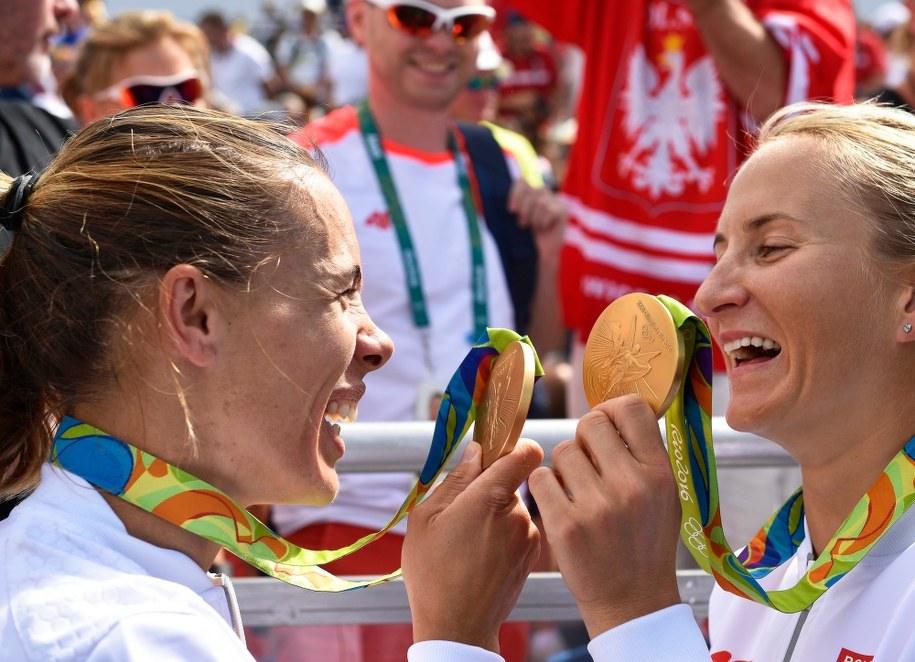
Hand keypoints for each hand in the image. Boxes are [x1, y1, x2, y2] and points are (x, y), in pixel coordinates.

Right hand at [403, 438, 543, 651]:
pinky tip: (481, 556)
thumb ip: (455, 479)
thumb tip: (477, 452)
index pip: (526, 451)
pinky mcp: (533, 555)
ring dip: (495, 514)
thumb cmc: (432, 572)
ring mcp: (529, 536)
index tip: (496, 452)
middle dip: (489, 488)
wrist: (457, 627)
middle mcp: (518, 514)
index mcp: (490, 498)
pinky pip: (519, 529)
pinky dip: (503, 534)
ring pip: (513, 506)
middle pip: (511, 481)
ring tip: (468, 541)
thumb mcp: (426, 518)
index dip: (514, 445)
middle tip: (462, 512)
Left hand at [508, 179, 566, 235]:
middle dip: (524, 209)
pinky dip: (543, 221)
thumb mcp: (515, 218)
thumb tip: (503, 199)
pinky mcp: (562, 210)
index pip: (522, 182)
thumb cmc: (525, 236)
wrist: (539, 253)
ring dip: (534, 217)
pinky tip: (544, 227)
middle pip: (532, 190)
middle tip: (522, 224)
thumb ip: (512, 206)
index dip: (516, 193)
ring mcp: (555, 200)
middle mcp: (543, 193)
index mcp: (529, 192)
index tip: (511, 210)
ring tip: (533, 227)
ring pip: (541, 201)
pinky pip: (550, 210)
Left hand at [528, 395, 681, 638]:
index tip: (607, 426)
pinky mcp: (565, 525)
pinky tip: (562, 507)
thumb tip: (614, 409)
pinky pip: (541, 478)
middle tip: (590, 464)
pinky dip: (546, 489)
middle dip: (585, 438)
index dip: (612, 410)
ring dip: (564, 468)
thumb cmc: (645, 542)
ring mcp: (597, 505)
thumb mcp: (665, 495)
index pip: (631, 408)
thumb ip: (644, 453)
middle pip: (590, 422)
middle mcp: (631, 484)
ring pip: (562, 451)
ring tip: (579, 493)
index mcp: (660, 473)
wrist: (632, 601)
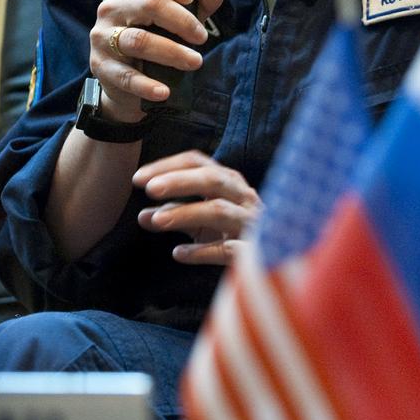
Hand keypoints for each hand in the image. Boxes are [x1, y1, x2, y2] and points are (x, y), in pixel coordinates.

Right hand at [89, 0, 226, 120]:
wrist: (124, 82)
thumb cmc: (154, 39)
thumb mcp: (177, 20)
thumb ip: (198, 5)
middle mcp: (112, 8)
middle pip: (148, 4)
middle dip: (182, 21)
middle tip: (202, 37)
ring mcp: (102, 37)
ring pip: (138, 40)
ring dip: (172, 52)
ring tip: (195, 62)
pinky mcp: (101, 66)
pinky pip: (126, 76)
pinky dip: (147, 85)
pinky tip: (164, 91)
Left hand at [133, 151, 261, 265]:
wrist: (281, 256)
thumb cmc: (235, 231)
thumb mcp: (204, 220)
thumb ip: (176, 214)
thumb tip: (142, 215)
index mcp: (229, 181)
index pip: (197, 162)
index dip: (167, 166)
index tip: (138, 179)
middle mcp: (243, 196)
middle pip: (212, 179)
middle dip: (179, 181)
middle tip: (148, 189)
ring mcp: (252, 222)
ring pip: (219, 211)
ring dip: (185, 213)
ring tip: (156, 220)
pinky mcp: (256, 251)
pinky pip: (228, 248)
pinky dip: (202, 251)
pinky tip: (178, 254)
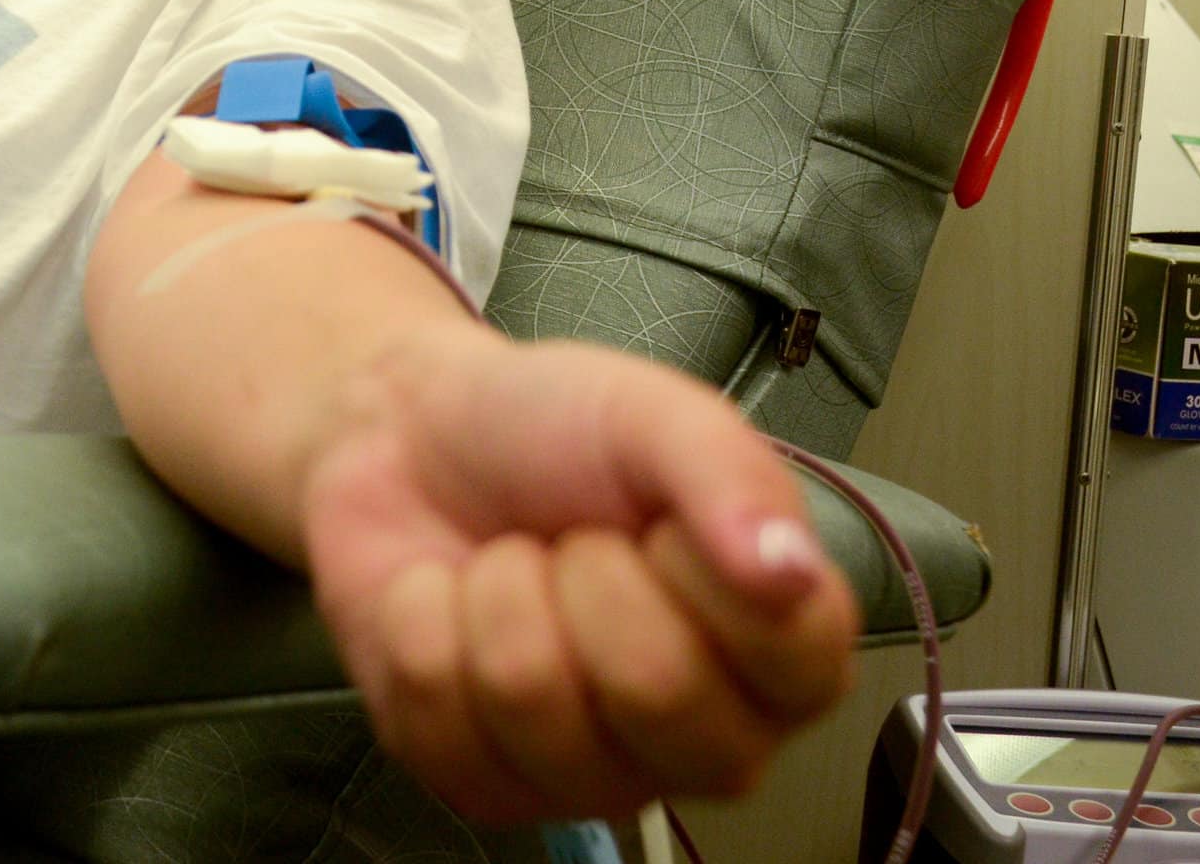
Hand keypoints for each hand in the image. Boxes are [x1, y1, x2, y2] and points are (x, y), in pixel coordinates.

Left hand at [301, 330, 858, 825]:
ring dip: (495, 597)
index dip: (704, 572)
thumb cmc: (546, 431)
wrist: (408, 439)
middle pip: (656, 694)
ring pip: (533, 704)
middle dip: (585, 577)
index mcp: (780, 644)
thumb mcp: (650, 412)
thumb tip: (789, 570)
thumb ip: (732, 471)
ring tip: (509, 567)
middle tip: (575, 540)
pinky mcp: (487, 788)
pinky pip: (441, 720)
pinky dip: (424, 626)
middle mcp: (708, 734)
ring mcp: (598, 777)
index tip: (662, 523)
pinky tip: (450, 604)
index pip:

==============================

== WHAT YOU SHOULD DO ==
In the records above, find the line with "pinky tip: (481, 556)". Print exactly from there through the line with "ring tip: (156, 220)", minus the pictures.

== RESULT FOR THIS TASK ==
pinky tip: (481, 556)
thumb ip: (455, 479)
thumb tip: (477, 452)
index pip: (526, 451)
pinky mcp: (533, 555)
ring dip: (495, 514)
thumb cmc: (432, 572)
ring mcp: (529, 536)
index tip: (496, 452)
middle dip: (489, 488)
wrist: (457, 627)
middle mcp: (518, 514)
index mcp: (490, 498)
pinky pip: (519, 529)
pinky dip: (503, 534)
ring pip: (513, 506)
middle pip: (511, 481)
ring tip: (468, 541)
thumb mcp: (426, 518)
index dip: (514, 445)
middle tip: (462, 512)
Left hand at [508, 179, 566, 235]:
middle dip: (524, 209)
pinky dip: (543, 221)
thumb mcp: (515, 218)
thumb tip: (503, 199)
pinky mcp: (562, 210)
index pip: (522, 182)
thumb cmc: (525, 236)
wrist: (539, 253)
ring dip: (534, 217)
pinky tip: (544, 227)
middle pip: (532, 190)
middle tip: (522, 224)
thumb ip: (512, 206)
index dip: (516, 193)
ring mcp: (555, 200)
middle mcp: (543, 193)
index mcp: (529, 192)
index tip: (511, 210)
ring tip: (533, 227)
ring pip: (541, 201)
pinky pip: (550, 210)
Left hand at [528, 395, 681, 638]:
index tip: (607, 426)
pinky mcp: (565, 525)
pinky tip: (562, 507)
thumb tip: (614, 409)
pinky pip: (541, 478)
middle tip: (590, 464)
pinky dip: (546, 489)
middle dip: (585, 438)
index dip: (612, 410)
ring dip: (564, 468)
thumb cmc: (645, 542)
ring mcp: (597, 505)
thumb mcp: (665, 495)
index pip: (631, 408)
thumb ip: (644, 453)
middle pip: (590, 422)
middle mcp: (631, 484)
ring pip: (562, 451)
ring tip: (579, 493)
index mcp: (660, 473)
wrist: (632, 601)
Hand keypoints for each hand in the image. Boxes are [x1, y1, x2, y2] and points are (x, y), in pixel coordinates.

Right hand at [89, 0, 226, 120]:
wrist: (124, 82)
thumb cmc: (154, 39)
thumb mcp: (177, 20)
thumb ip: (198, 5)
middle mcp: (112, 8)
middle pip: (148, 4)
middle dip: (182, 21)
middle tip: (202, 37)
ring mcp: (102, 37)
ring pip: (138, 40)
ring dip: (172, 52)
ring tip: (195, 62)
pinky mcp: (101, 66)
pinky pip: (126, 76)
pinky dip: (147, 85)
pinky tip: (164, 91)
Left hand at [133, 151, 261, 265]:
wrist: (281, 256)
thumb cmc: (235, 231)
thumb mcp: (204, 220)
thumb ip: (176, 214)
thumb tip: (142, 215)
index mcp: (229, 181)
index pip: (197, 162)
index dip: (167, 166)
index tip: (138, 179)
middle mcp: (243, 196)
middle pip: (212, 179)
middle dip: (179, 181)
middle tip: (148, 189)
ring mcp: (252, 222)
ring pip: (219, 211)
ring dip: (185, 213)
ring tip: (156, 220)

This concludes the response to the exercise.